Users on network sites not correctly provisioned after the first one

[dsXLII]

(The below is copy/pasted from my original post at https://wordpress.org/support/topic/issues-with-multisite-not-provisioning-users-on-all-network-sites/ .)

I’ve used the Shibboleth plugin successfully on hundreds of single WordPress installs, and first off, I’d like to thank everyone who works on it. Y’all are awesome.

We’re exploring implementing multisite, and have created a test network of three sites. The plugin is active at the network level, instead of at the site level (this prevents the owners of individual sites from inadvertently breaking the Shib settings, and should make it easier to add new sites to the network if we wish). I used more-or-less the same settings we use for all our single-site installs, with only a few changes (in particular, making the login URL relative instead of absolute). I’ve enabled the ‘Automatically create accounts’ setting, allowing automatic merging and disallowing manual merging. Our sites’ default role is ‘Subscriber’.

When a new user (one that doesn’t already have an account on the network) visits any site in the network, the account is provisioned as I would expect — the network-level account is created, and the account is granted Subscriber privileges on whatever specific site the user first hit. But when that user visits another site in the network, they are not automatically granted the default role for that site. I’m still trying to narrow down exactly what happens when, but either that user is redirected to /wp-admin/ for their “first” site (the one where their Subscriber account was first provisioned), or the user gets the WordPress screen saying that they don’t have any role on that site (listing the one site where they do have a role).
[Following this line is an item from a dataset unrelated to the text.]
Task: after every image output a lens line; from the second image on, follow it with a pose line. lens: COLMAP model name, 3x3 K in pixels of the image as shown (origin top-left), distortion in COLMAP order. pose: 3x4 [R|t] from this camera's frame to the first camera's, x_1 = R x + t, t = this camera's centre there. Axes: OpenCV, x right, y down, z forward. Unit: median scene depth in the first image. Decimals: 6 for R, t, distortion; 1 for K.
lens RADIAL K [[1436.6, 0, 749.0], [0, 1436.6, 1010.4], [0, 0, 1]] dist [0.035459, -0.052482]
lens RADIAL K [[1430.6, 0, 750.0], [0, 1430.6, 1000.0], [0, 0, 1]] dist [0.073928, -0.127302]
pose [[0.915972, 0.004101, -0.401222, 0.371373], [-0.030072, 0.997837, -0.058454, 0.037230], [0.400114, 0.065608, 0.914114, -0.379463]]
This feels like a bug. I'd expect a user, visiting other subsites in the network, to be treated like a "new" user for those sites, and to have their user account auto-provisoned for that site and granted the default role. Instead, the new-user code probably doesn't trigger (since strictly speaking the user already does exist), and the user does not get default access to the second/third/etc. subsites.

[jrchamp]

Instead, the new-user code probably doesn't trigger (since strictly speaking the user already does exist), and the user does not get default access to the second/third/etc. subsites.

I expect that you are correct and shibboleth_create_new_user() is doing both the Create user and Assign role actions which should probably be done separately for it to work correctly in multisite. Within shibboleth_authenticate_user(), after we know that the user exists, it should probably check is_user_member_of_blog() and if not then add_user_to_blog() with the default role coming from shibboleth_get_user_role(). This would remove or modify all of these lines from shibboleth_create_new_user(): https://github.com/michaelryanmcneill/shibboleth/blob/master/shibboleth.php#L636-L641

What are your thoughts on this?

[michaelryanmcneill]

I agree with this proposed course of action @jrchamp. Glad to accept a PR to resolve this bug.

[jakeparis]

Fwiw, the current behavior makes sense for our situation. Just to go over it (in case I'm misunderstanding the OP's description):

1. user logs into WPmu site for first time
2. user is provisioned an account on the main site as default role
3. user has no access to any other site unless it is specifically granted to them by that site's admin.

I think this is how it should be, and it prevents all the sub-sites' user roles from getting filled up with a bunch of "subscriber"s with no access, just because someone happened to visit the site while logged in. I would not like to see this behavior changed without at least a settings option to keep it the way it is now.